Règle de décision simple :

  • Si vous répondez « oui » à 3 critères ou plus, une infogérance minimale est probablement déjà nécessaire.
  • À partir de 5 « oui », elle devient indispensable pour maîtriser les risques et structurer votre croissance.

Réponses à vos questions

Contrat de maintenance et infogérance, c’est pareil ?

Non. Un contrat de maintenance couvre la réparation en cas de panne (réactif). L’infogérance couvre le pilotage complet du système pour éviter les pannes (proactif), avec des engagements de service.

Peut-on garder une maintenance mais avec un minimum de prévention ?

Oui, c’est possible via des options (ex: forfait de visite préventive), mais cela reste une approche fragmentée, sans la cohérence et la responsabilité d’une véritable infogérance.

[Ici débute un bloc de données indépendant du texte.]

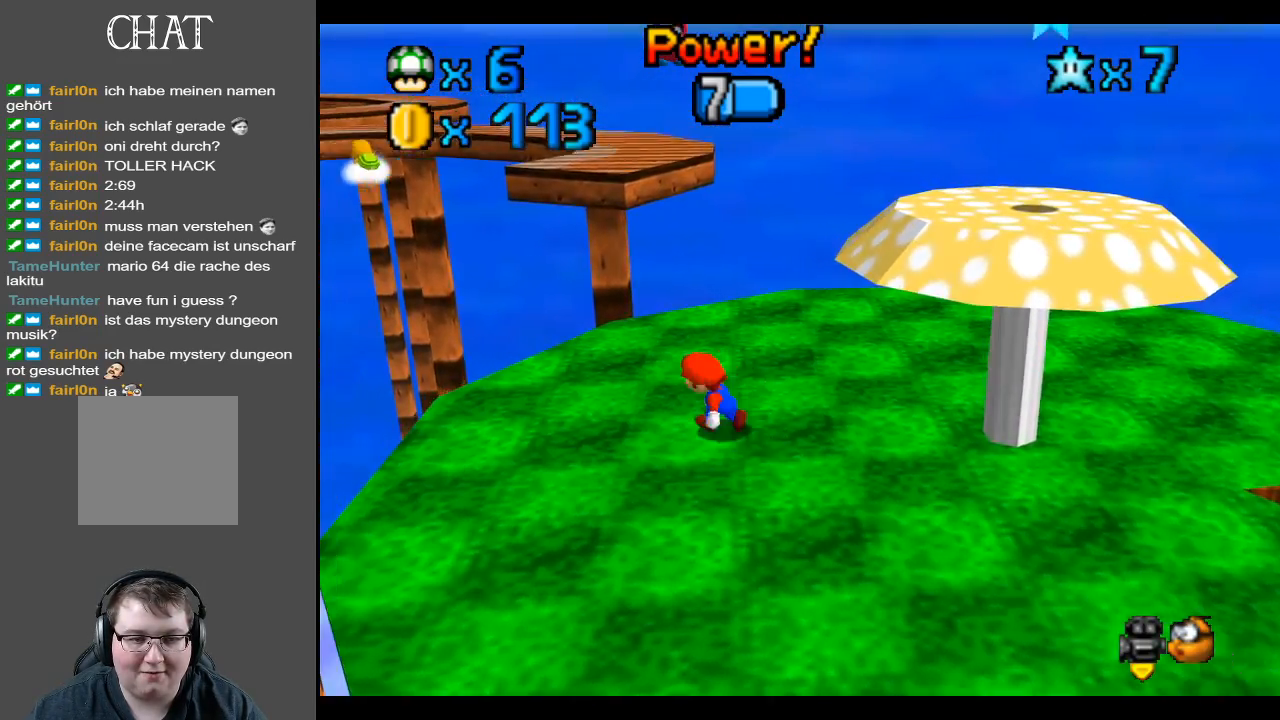
{"buttons": ["B"], "left_stick": "center", "right_stick": "center", "events": [[150, "left_stick", "center"], [433, "B", "down"]]}
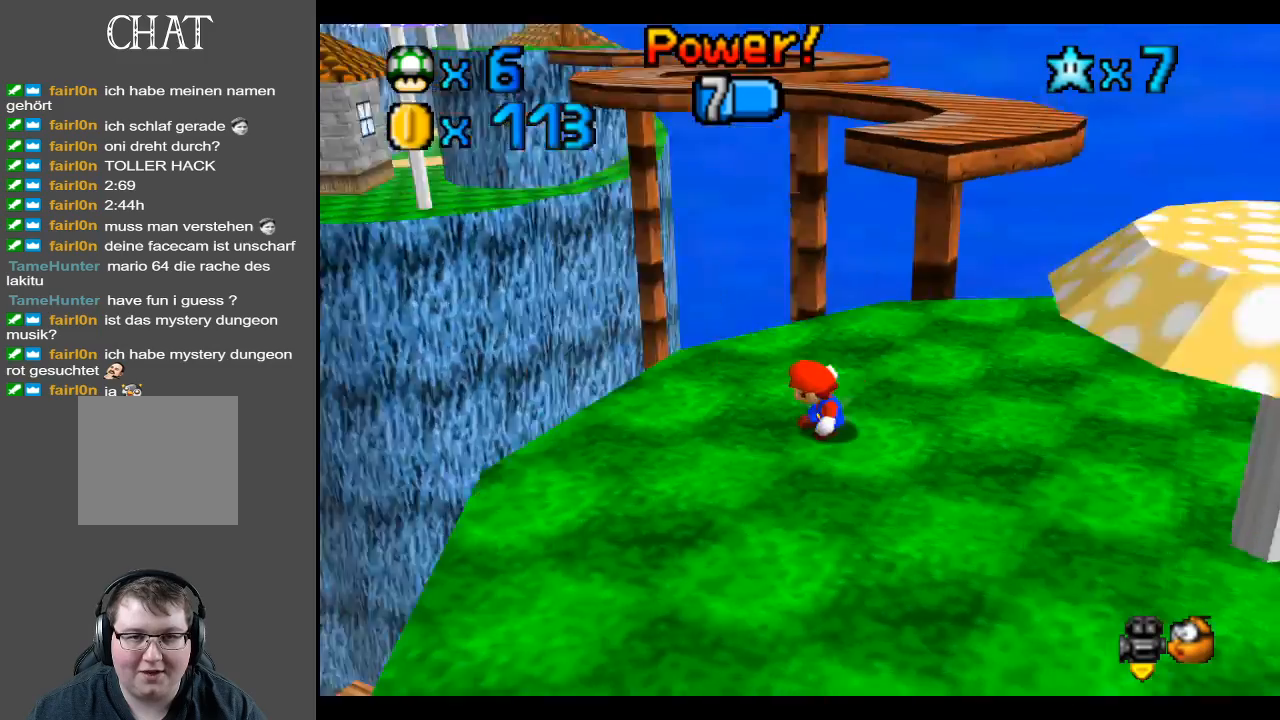
{"buttons": [], "left_stick": "center", "right_stick": "center", "events": [[33, "B", "up"]]}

Qu’est-ce qui est souvent hors forfait ?

Le renouvellement du matériel, les licences logicielles, les projets (migration, déploiement d’un nouveau logiciel) et la formation des utilisateurs sont typiquement exclus des forfaits d’infogérance et font l’objet de devis séparés.

Doit-on exiger un SLA ?

Oui, c’est indispensable en infogérance. Sans SLA, l’engagement du prestataire n’est pas mesurable. Pour un simple contrat de maintenance, un délai d’intervention (GTI) est un minimum.

Qui doit posséder les accès admin ?

Le client doit de préférence être le propriétaire final. Le prestataire doit avoir des accès délégués, et une procédure de restitution doit être prévue au contrat (réversibilité).

Et si on veut changer de prestataire ?

La clause de réversibilité du contrat est clé. Elle doit garantir la restitution complète et documentée de tous les accès, configurations et données dans un format exploitable, permettant une transition fluide.

Conclusion

Le choix entre maintenance et infogérance n’est pas une question de coût, mais une décision stratégique. La maintenance est une réponse à une panne, l’infogérance est un investissement dans la continuité et la sécurité de l’activité.

La décision doit se baser sur une analyse factuelle de votre dépendance à l’informatique.

Le périmètre géré, les SLA, et la clarté de la gouvernance sont les trois piliers qui distinguent un dépanneur d’un infogérant.